Not who we are, but what we do: Bruce Jenner, Laverne Cox and trans activism

by Ashton Skinner
Guest Columnist

2015 has been a tipping point for transgender visibility and media representation. With TV shows like “Orange is the New Black,” “Glee,” “Transparent,” “The T Word” and “Becoming Us,” transgender actors and characters are entering more American homes than ever before.

But arguably the two most public figures of this new branch of media are actress Laverne Cox and decathlon champion-turned reality TV star Bruce Jenner.Both celebrities were assigned male at birth and must face the spotlight every day while trying to succeed in life as the women they truly are. They also represent the diversity within the transgender community; they are famous in part because of their shared identity, but the lives they lived before the spotlight could not have been more different. Cox came from a traditionally marginalized group—poor, black, gay men—while Jenner grew up in the height of privilege as a white, healthy, straight male.
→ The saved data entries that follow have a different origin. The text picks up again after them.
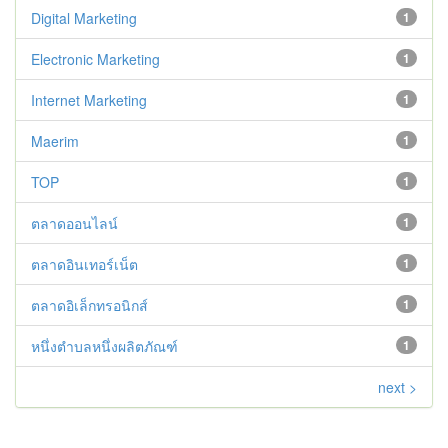
Digital Marketing
1
Electronic Marketing
1
Internet Marketing
1
Maerim
1
TOP
1
ตลาดออนไลน์
1
ตลาดอินเทอร์เน็ต
1
ตลาดอิเล็กทรอนิกส์
1
หนึ่งตำบลหนึ่งผลิตภัณฑ์
1
next >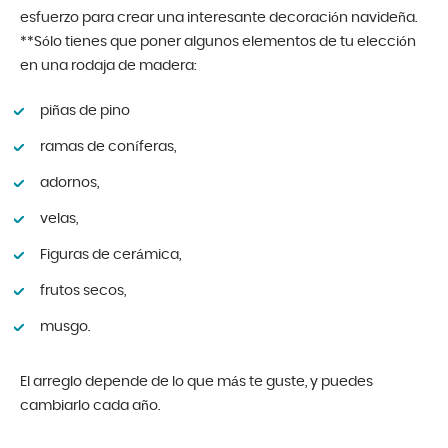
esfuerzo para crear una interesante decoración navideña.
**Sólo tienes que poner algunos elementos de tu elección
en una rodaja de madera:
piñas de pino
ramas de coníferas,
adornos,
velas,
Figuras de cerámica,
frutos secos,
musgo.
El arreglo depende de lo que más te guste, y puedes
cambiarlo cada año.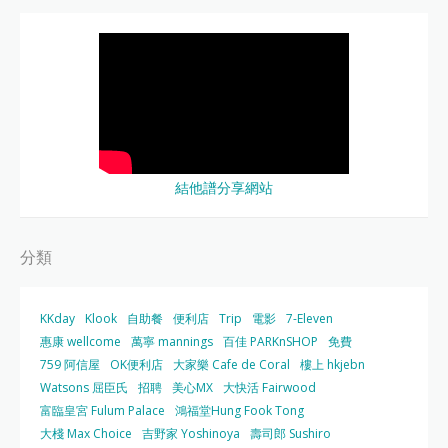
結他譜分享網站
分類
KKday
Klook
自助餐
便利店
Trip
電影
7-Eleven
惠康 wellcome
萬寧 mannings
百佳 PARKnSHOP
免費
759 阿信屋
OK便利店
大家樂 Cafe de Coral
樓上 hkjebn
Watsons 屈臣氏
招聘
美心MX
大快活 Fairwood
富臨皇宮 Fulum Palace
鴻福堂Hung Fook Tong
大棧 Max Choice
吉野家 Yoshinoya
壽司郎 Sushiro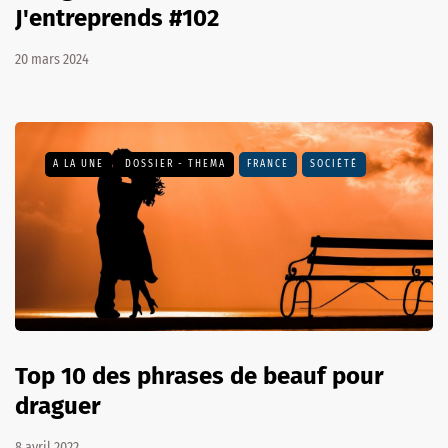
J'entreprends #102
20 mars 2024
A LA UNE
DOSSIER - THEMA
FRANCE
SOCIÉTÉ
Top 10 des phrases de beauf pour
draguer
8 avril 2022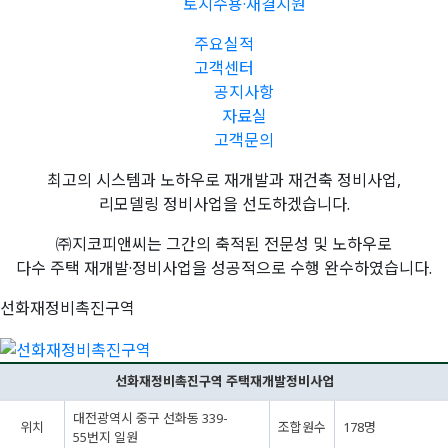
토지수용·재결지원
주요실적
고객센터
공지사항
자료실
고객문의
최고의 시스템과 노하우로 재개발과 재건축 정비사업,
리모델링 정비사업을 선도하겠습니다.
㈜지코피앤씨는 그간의 축적된 전문성 및 노하우로
다수 주택 재개발·정비사업을 성공적으로 수행 완수하였습니다.
선화재정비촉진구역
선화재정비촉진구역 주택재개발정비사업
대전광역시 중구 선화동 339-
위치
조합원수
178명
55번지 일원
It is easy to think about privilege as a one-dimensional issue. For instance, we may claim that “all transgender people will face discrimination” or that “all white people have it easy.” However, these claims are false because of the many nuanced layers of intersection that each of us carries within our identity. These intersections of identity could not be more crucial in distinguishing how the Jenner and Cox speak up about transgender.

Seventeen million people watched Bruce Jenner’s interview with Diane Sawyer just on the day that it aired, according to USA Today. Laverne Cox has had an even greater impact this year and became a household name after she was featured on the cover of TIME Magazine, awarded a daytime Emmy and named one of TIME’s 100 Most Influential People of 2015. Jenner and Cox carry an enormous degree of power and influence in improving the lives of those in their community—a responsibility as enormous as the task itself.

Transgender Americans (an estimated 2 percent of the population) have staggering disadvantages in our country today. The average life expectancy of a transgender American is 36—transgender women of color are 16 times more likely than the average American to be murdered, and transgender suicide attempt rates are 20 times that of the overall population. The poverty and unemployment rates for transgender adults are double that of the national average. You can legally be fired for being transgender in 32 U.S. states and an estimated 97 percent of transgender people report experiencing discrimination or harassment at work. For the rights of this community, there is nowhere to go but up.

Cox has used her celebrity to increase the visibility and understanding of transgender people, in part because of her experience with marginalization in the past. Jenner, on the other hand, has been fairly silent about the important work that needs to be done—the potential product of a past full of privilege. There is no doubt that the country is watching these and other transgender public figures—we must all hope that they will use their influence to fix society and its mistreatment of transgender and gender-nonconforming people.